Text passage =
A variety of newspapers throughout the world have indicated that the explanation for rising oil prices has something to do with the weakening U.S. Dollar. However, when one actually examines the prices of oil versus the exchange rate of the U.S. Dollar for almost every significant currency the parity is not reflected.
The supposed reasoning for increasing oil prices given in many of the articles are that purchasing commodities like oil, gold, etc. are hedges against inflation--supposedly since oil, gold, and other commodities can be converted to other currencies if the U.S. Dollar continues to decline.
If this reasoning stands, then the rate of increase should be roughly equivalent to the most stable currency against the Dollar. After reviewing the currencies of all the G8+5 countries only one that stands most drastically against the U.S. Dollar is the clearly the Euro. No other major currencies from the group selected have performed nearly as well.
The Euro has increased against the U.S. Dollar by 50% since January of 2002 and 18% since January of 2007. However, oil prices have have increased nearly 600% since January of 2002 and more than 100% since January of 2007. There is a correlation; however, it appears that only between 8.33 - 18% of the price of oil can be explained by the currency decline of the Dollar versus the Euro. That amount probably not not significant enough to justify calling it a "cause" of oil's increase.

Prompt a = Echo the passage on oil prices and the U.S. Dollar, everything from "The supposed reasoning" down to "continues to decline.".
The text and the entries have no connection to each other.

[Data items]
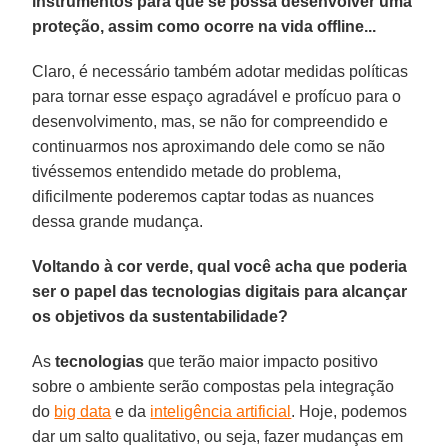
instrumentos para que se possa desenvolver uma
proteção, assim como ocorre na vida offline...
Claro, é necessário também adotar medidas políticas
para tornar esse espaço agradável e profícuo para o
desenvolvimento, mas, se não for compreendido e
continuarmos nos aproximando dele como se não
tivéssemos entendido metade do problema,
dificilmente poderemos captar todas as nuances
dessa grande mudança.
Voltando à cor verde, qual você acha que poderia
ser o papel das tecnologias digitais para alcançar
os objetivos da sustentabilidade?
As
tecnologias
que terão maior impacto positivo
sobre o ambiente serão compostas pela integração
do
big data
e da
inteligência artificial
. Hoje, podemos
dar um salto qualitativo, ou seja, fazer mudanças em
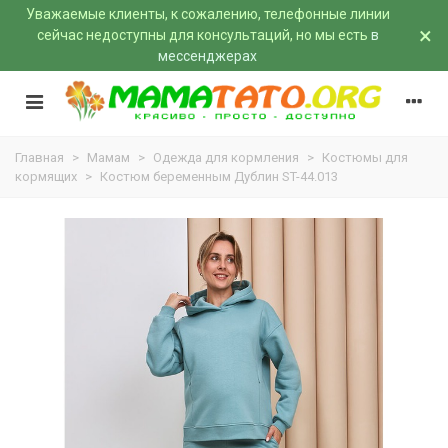
Уважаемые клиенты, к сожалению, телефонные линии
×
сейчас недоступны для консультаций, но мы есть
в
мессенджерах
Главная
>
Мамам
>
Одежда для кормления
>
Костюмы для
кормящих
>
Костюм беременным Дублин ST-44.013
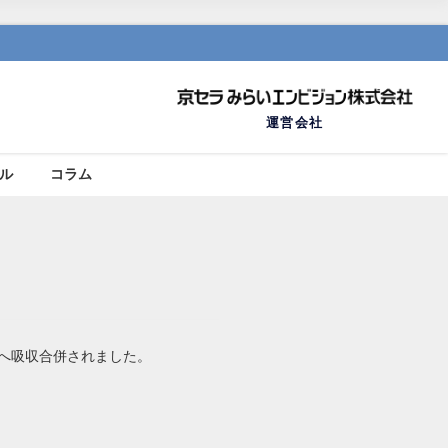
運営会社
ール
コラム
社へ吸収合併されました。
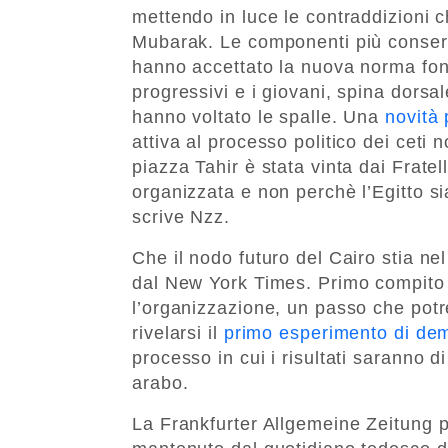
mettendo in luce le contraddizioni c
Mubarak. Le componenti più conserv
hanno accettato la nuova norma fond
progressivi e i giovani, spina dorsal
hanno voltato le spalle. Una
novità 
attiva al processo politico dei ceti 
piazza Tahir è stata vinta dai Frate
organizzata e non perchè l’Egitto si
scrive Nzz.
Che il nodo futuro del Cairo stia ne
dal New York Times. Primo compito 
l’organizzazione, un passo che potr
rivelarsi il
primo esperimento di dem
processo in cui i risultati saranno 
arabo.
La Frankfurter Allgemeine Zeitung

Prompt b = Duplicate the entries from the line containing "Уважаемые клиенты, к" down to the line containing "社へ吸収合併されました。", both included, and leave the pictures out.

Your response a =
The supposed reasoning for increasing oil prices given in many of the articles are that purchasing commodities like oil, gold, etc. are hedges against inflation--supposedly since oil, gold, and other commodities can be converted to other currencies if the U.S. Dollar continues to decline.

Your response b =
Уважаемые клиенты, к сожалению, телефонные линии
×
сейчас недоступны для консультаций, но мы есть
в
мессенджерах
Главная
>
Мамам
>
Одежда для кормления
>
Костюмы для
кормящих
>
Костюм беременным Дублин ST-44.013
運営会社
ール
コラム
社へ吸収合併されました。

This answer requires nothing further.